Adding sounds!

Since I’ve implemented multiple image detection last week, this week, I was working on a completely different issue. I was working on incorporating multiple sounds for multiple images, and it all went great! I have managed to do that quite easily, so let me tell you what I’ve achieved this week.

As I’ve mentioned in the introduction, I have managed to implement sound playback. To deal with the audio processing in my app, I’m using the ofxMaxim addon. The addon itself is simply an implementation of Maximillian digital audio library developed by Mick Grierson. It provides easy ways to synthesise, manipulate, analyse and play back audio on multiple platforms. I’ve picked Maxim because I have worked with it before during my previous year of studying, and also because it provides the functionality required for my project.

So far I have written a separate class which would deal with audio in my project called MusicManager. In this class, I have several functions which deal with audio. Here is a basic workflow for the MusicManager class:

We load the sounds in the setup(). After the sounds are loaded, we take their names and store into an array for later use. Ideally, I wanted to load up all the sounds into a vector of maxiSample objects. However, there seem to be some problems with memory allocation within the Maximilian library. So for now, I load up each of the samples manually and store them in separate variables as in maxiSample sampl1, sampl2.. . To get going with the sound analysis I have to set up a Fast Fourier Transform object provided by Maximillian. I can do that fairly simply by using just a few lines of code:

ofxMaxiFFT maximyFft ;
//setup fft
fftSize = 1024;
windowSize = 512;
hopSize =256;
myFft.setup(fftSize, windowSize, hopSize);

I will be using the FFT to do most of my sound analysis and therefore I have created a function called analyseSound(), which would be called when the FFT starts to analyse the music sample that is beeing played.
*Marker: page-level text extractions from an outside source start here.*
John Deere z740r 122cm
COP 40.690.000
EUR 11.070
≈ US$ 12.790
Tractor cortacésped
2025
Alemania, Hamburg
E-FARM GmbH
playingSound = samp.play();
if (myFft.process(playingSound)) {
//call this function to do sound analysis
analyseSound();
}

Inside the analyseSound() function, we will have various operations done on the sound using the FFT. Maximillian provides quite an extensive API to analyse sound, and so the plan is to extract several values from each sound, such as spectral centroid, spectral flatness, pitch histogram, peak frequencies, Mel bands, RMS, MFCCS, octave averages and magnitudes of the bins from the FFT itself. If you would like to see the implementation for each of those values, please check out my GitHub page at https://github.com/jasetom/VinylAR/blob/master/src/MusicManager.cpp, where I provide thoroughly commented code and explain how it all works.

Now that I have multiple sounds attached to multiple images,  I had to write a few functions and figure out a way in which users would be able to switch between multiple songs in the album. I have done that by simply swapping sound files for the specific image that has been detected. Since I’ve done that I have also built a temporary GUI which would let the users use the app more efficiently.
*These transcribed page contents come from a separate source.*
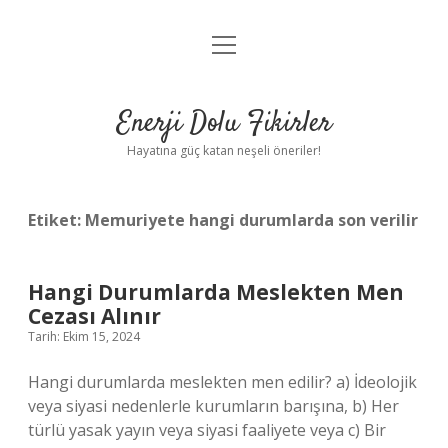
menüyü
Anasayfa
aç
Gizlilik Politikası
Enerji Dolu Fikirler
Yasal Uyarı
Hayatına güç katan neşeli öneriler!
Hakkımızda
Etiket:
Memuriyete hangi durumlarda son verilir
Hangi Durumlarda Meslekten Men
Cezası Alınır
Tarih: Ekim 15, 2024
Hangi durumlarda meslekten men edilir? a) İdeolojik
veya siyasi nedenlerle kurumların barışına, b) Her
türlü yasak yayın veya siyasi faaliyete veya c) Bir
Here is a screen shot of temporary GUI in action:

When pressed, the round button in the lower middle activates functionality which would start looking for an image to match. When found, square buttons on each side would appear. These will let the user navigate through different songs within the album and see different visuals. And so this leads me to the final stage of the development. That is to implement the visuals.

So my tasks for the next upcoming weeks are to implement 3d visuals, better GUI and start writing my dissertation where I will try to explain in more detail how it all works.